Value at Risk (VaR) Analysis using the Historical Method with Python and yfinance
In this blog post, we will demonstrate how to perform Value at Risk (VaR) calculations using the historical method for a portfolio of stocks. We’ll use Python and the yfinance library to download historical stock price data and then calculate VaR for an equally weighted portfolio.
Setting Time Range and Tickers
First, let’s set the time range to a certain number of years and create a list of tickers we want to analyze. In this example, we’ll analyze the past 15 years of stock data.
import numpy as np
import pandas as pd
import datetime as dt
import yfinance as yf
years = 15
endDate = dt.datetime.now()
startDate = endDate - dt.timedelta(days=365*years)
tickers = ['SPY', 'BND', 'GLD', 'QQQ', 'VTI']
Downloading Adjusted Close Prices
Next, we will download the daily adjusted close prices for each ticker in our list using the yfinance library.
adj_close_df = pd.DataFrame()
for ticker in tickers:
data = yf.download(ticker, start=startDate, end=endDate)
adj_close_df[ticker] = data['Adj Close']
print(adj_close_df)
Calculating Daily Log Returns and Dropping NAs
Once we have the adjusted close prices, we can calculate the daily log returns for each stock and drop any NAs from the resulting DataFrame.
log_returns = np.log(adj_close_df / adj_close_df.shift(1))
log_returns = log_returns.dropna()
print(log_returns)
Creating an Equally Weighted Portfolio
Now, we’ll create an equally weighted portfolio with a total value of $1,000,000.
portfolio_value = 1000000
weights = np.array([1/len(tickers)]*len(tickers))
print(weights)
Calculating Historical Portfolio Returns
With the weights defined, we can now calculate the historical portfolio returns.

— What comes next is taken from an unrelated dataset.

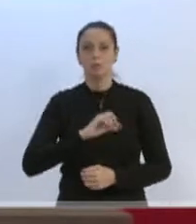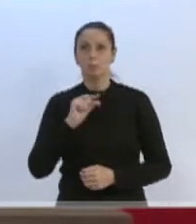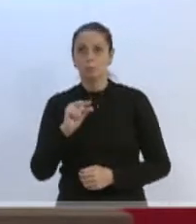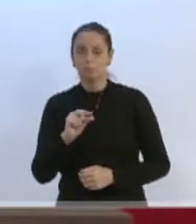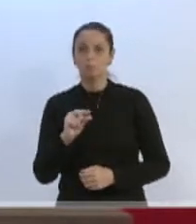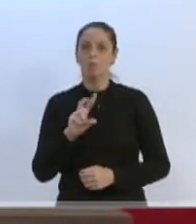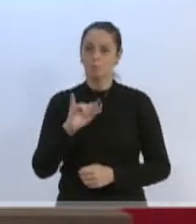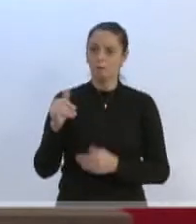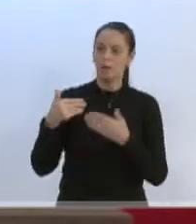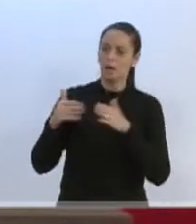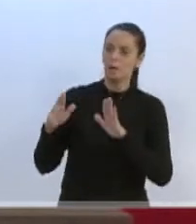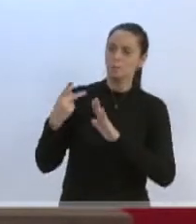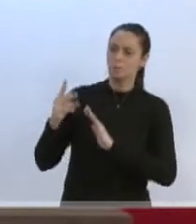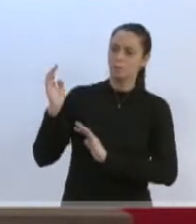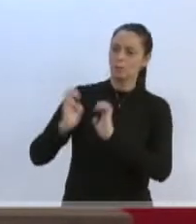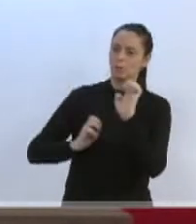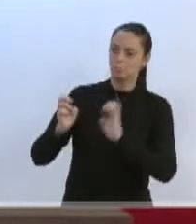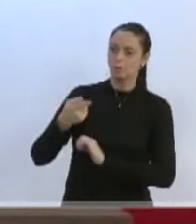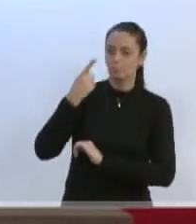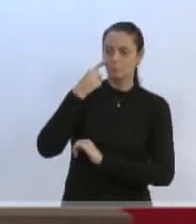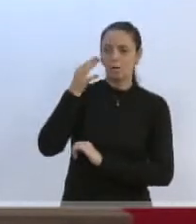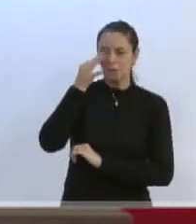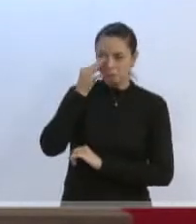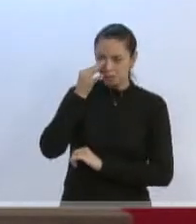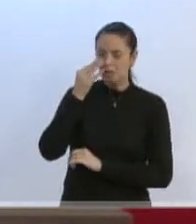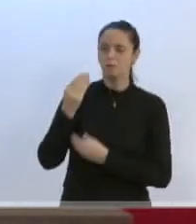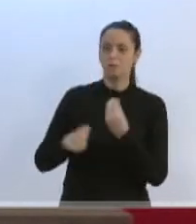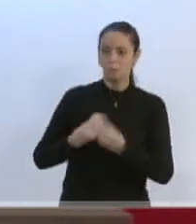própria empresa e vão ver a realidade da vida.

historical_returns = (log_returns * weights).sum(axis =1)
print(historical_returns)
Finding X-Day Historical Returns
Next, we’ll find the X-day historical returns. In this example, we’ll use a 50-day window.
days = 50
range_returns = historical_returns.rolling(window = days).sum()
range_returns = range_returns.dropna()
print(range_returns)
Calculating VaR Using the Historical Method
Now, we can specify a confidence interval and calculate the Value at Risk (VaR) using the historical method.
confidence_interval = 0.99
VaR = -np.percentile(range_returns, 100 - (confidence_interval * 100))*portfolio_value
print(VaR)
Plotting the Results of the Historical Returns
Finally, let’s plot the results of the historical returns to visualize the distribution of portfolio returns and the VaR at the specified confidence level.
return_window = days
range_returns = historical_returns.rolling(window=return_window).sum()
range_returns = range_returns.dropna()
range_returns_dollar = range_returns * portfolio_value
plt.hist(range_returns_dollar.dropna(), bins=50, density=True)
plt.xlabel(f'{return_window}-Day Portfolio Return (Dollar Value)')
plt.ylabel('Frequency')
plt.title(f'Distribution of Portfolio {return_window}-Day Returns (Dollar Value)')
plt.axvline(-VaR, color='r', linestyle='dashed', linewidth=2, label=f'VaR at {confidence_interval:.0%} confidence level')
plt.legend()
plt.show()
By following these steps, you can create a Python script that calculates the Value at Risk (VaR) using the historical method for your investment portfolio. Keep in mind that this approach is based on historical returns, which may not be a reliable indicator of future performance. Continuously refining your analysis and considering other factors will help you develop a more accurate understanding of the risks associated with your investments, enabling you to make more informed decisions.
In conclusion, the historical method for calculating Value at Risk (VaR) provides a simple and intuitive way to estimate the potential losses in your investment portfolio. However, it is essential to remember that historical returns do not guarantee future performance, and relying solely on this method may lead to inaccurate risk assessments.
To develop a more comprehensive understanding of your portfolio’s risk, consider incorporating other risk management techniques such as Monte Carlo simulations, stress testing, and scenario analysis. By combining different approaches, you can create a more well-rounded risk management strategy that accounts for various market conditions and potential events. This holistic approach will enable you to make more informed investment decisions and better manage the potential risks and rewards associated with your investments.